When you transcribe the listing that follows, keep every line exact and skip any picture.

----------------------------------------

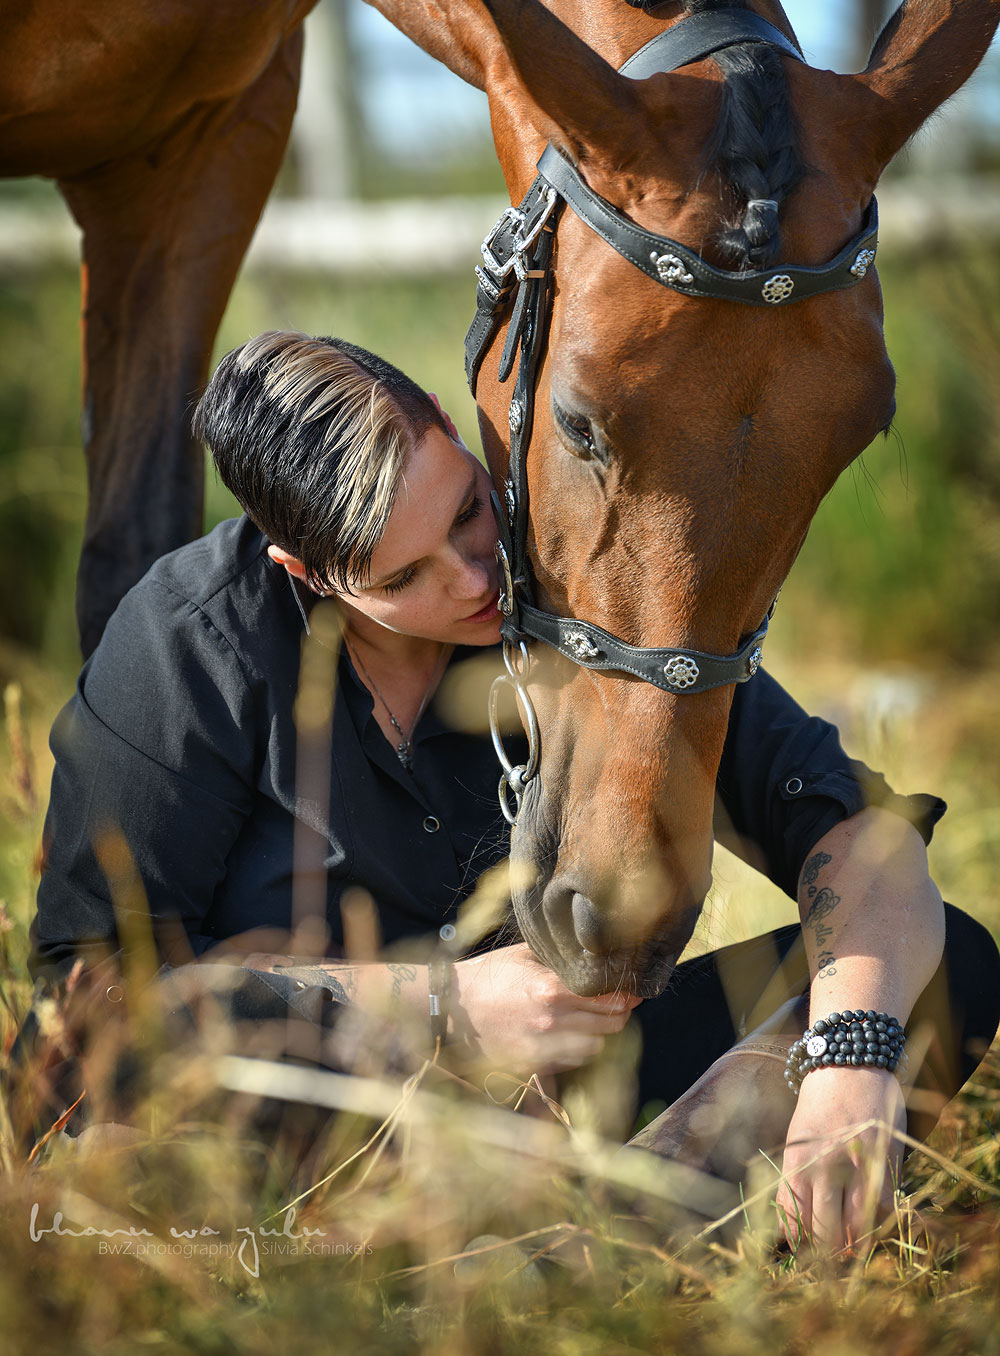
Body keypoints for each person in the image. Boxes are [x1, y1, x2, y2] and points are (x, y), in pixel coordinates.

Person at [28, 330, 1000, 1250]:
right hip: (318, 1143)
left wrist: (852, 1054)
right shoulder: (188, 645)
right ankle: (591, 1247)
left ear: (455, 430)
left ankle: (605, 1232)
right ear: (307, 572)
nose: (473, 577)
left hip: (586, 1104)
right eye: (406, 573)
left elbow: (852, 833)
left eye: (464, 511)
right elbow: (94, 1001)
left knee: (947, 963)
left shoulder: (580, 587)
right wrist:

----------------------------------------

--- Finished task ---
Body keypoints for each person in the image. Boxes are [x1, y1, x2, y2] and points are (x, y), in pixel coordinates.

Person at [28, 330, 1000, 1250]:
right hip: (318, 1143)
left wrist: (852, 1054)
right shoulder: (188, 645)
right ankle: (591, 1247)
left ear: (455, 430)
left ankle: (605, 1232)
right ear: (307, 572)
nose: (473, 577)
left hip: (586, 1104)
right eye: (406, 573)
left elbow: (852, 833)
left eye: (464, 511)
right elbow: (94, 1001)
left knee: (947, 963)
left shoulder: (580, 587)
right wrist:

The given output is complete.